> ФРАГМЕНТ СТРАНИЦЫ:
##########
Собственно понимание предмета подобной установки и позволяет выделение следующего лейтмотива «идей Ленина» - это любым образом отказ от сложной психологической модели, более близкой представлениям идеалистической философии, и следующее за ним фактически полное исключение изысканности «сознания» как такового, более того, это и показ индивидуальности на положении своего рода «живого автомата». Кульминации данная тенденция и достигает в той интерпретации, что имела хождение уже в сталинский период, когда философский механицизм общественной мысли и вовсе был обращен утратой представления о способности рефлексии. Человек подобной схемой и был низведен до состояния как бы «транзитного узла» сенсорно-моторной цепи, что и исключало наложение им на свое собственное поведение тогда и сложных схем поведенческого прогноза. Существует лишь, как предпочитал понимать «диалектический» марксизм, простая, основанная на сенсорной доминанте схема познавательной активности, результатом которой и обращаются интерпретации «объективной науки». Подобная схема явно исключала несомненную научную принадлежность, например, той же концепции «эпициклов Птолемея».
##########
> ЗАДАНИЕ: Согласуются ли с фрагментом страницы утверждения (а), (б) и (в)? (а) Своей кульминации эта тенденция достигает в толковании, ходившем в сталинский период. (б) В описанной схеме человек мог накладывать на свое поведение сложные схемы поведенческого прогноза. (в) Эта схема признавала научной концепцию эпициклов Птолемея. На каждое утверждение ответьте «да» или «нет» и приведите точную цитату из фрагмента, которая это решает.

Данные масок сегментации
##########
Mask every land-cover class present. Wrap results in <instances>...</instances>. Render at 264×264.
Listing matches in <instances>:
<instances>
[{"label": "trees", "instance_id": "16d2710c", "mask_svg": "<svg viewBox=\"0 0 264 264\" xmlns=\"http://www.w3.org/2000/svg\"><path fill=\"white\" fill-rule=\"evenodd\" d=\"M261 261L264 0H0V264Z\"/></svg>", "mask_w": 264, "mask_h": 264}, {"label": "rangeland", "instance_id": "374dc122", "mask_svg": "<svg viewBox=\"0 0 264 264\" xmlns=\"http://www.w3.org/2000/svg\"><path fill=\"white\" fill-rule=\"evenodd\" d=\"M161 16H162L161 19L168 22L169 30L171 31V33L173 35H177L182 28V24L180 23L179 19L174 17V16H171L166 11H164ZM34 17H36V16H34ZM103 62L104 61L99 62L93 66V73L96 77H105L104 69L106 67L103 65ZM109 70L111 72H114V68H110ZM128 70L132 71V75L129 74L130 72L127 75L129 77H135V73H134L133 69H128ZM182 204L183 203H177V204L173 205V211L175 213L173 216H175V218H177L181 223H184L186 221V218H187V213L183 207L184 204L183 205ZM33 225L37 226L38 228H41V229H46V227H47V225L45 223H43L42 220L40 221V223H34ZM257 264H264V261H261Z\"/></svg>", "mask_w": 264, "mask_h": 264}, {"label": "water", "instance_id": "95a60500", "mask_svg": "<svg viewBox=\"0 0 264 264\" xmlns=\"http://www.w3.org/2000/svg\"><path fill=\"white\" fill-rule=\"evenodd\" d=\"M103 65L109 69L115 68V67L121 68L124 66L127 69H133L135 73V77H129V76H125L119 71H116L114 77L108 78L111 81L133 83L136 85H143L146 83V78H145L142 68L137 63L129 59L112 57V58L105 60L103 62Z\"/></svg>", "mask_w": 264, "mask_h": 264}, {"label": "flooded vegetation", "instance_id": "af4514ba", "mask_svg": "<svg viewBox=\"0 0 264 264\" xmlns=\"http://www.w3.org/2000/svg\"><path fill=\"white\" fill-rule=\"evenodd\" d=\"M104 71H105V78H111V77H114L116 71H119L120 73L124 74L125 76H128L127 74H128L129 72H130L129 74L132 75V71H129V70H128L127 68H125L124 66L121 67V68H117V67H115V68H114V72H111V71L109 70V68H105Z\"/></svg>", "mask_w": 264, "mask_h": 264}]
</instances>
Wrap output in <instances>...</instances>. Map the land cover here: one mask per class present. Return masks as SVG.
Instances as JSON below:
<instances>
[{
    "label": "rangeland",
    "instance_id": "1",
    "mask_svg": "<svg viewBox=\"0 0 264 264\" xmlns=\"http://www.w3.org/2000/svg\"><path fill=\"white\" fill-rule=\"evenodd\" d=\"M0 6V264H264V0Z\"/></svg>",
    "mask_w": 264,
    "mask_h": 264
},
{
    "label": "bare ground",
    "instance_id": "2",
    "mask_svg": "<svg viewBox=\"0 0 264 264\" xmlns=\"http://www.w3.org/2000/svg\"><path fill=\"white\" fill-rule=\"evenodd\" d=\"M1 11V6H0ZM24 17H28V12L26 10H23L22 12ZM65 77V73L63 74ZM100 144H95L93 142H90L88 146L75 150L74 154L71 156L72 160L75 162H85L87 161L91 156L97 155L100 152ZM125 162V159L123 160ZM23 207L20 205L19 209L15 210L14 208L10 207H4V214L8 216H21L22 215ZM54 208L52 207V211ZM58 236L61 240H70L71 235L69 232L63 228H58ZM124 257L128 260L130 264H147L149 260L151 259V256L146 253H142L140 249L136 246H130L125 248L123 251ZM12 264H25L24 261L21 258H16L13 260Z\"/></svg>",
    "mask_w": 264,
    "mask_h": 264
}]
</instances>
##########
> ОТВЕТ:
(а) Да: «Кульминации данная тенденция и достигает в той интерпретации, что имела хождение уже в сталинский период».
(б) Нет: «что и исключало наложение им на свое собственное поведение тогда и сложных схем поведенческого прогноза».
(в) Нет: «Подобная схема явно исключала несомненную научную принадлежность, например, той же концепции „эпициклов Птолемея“».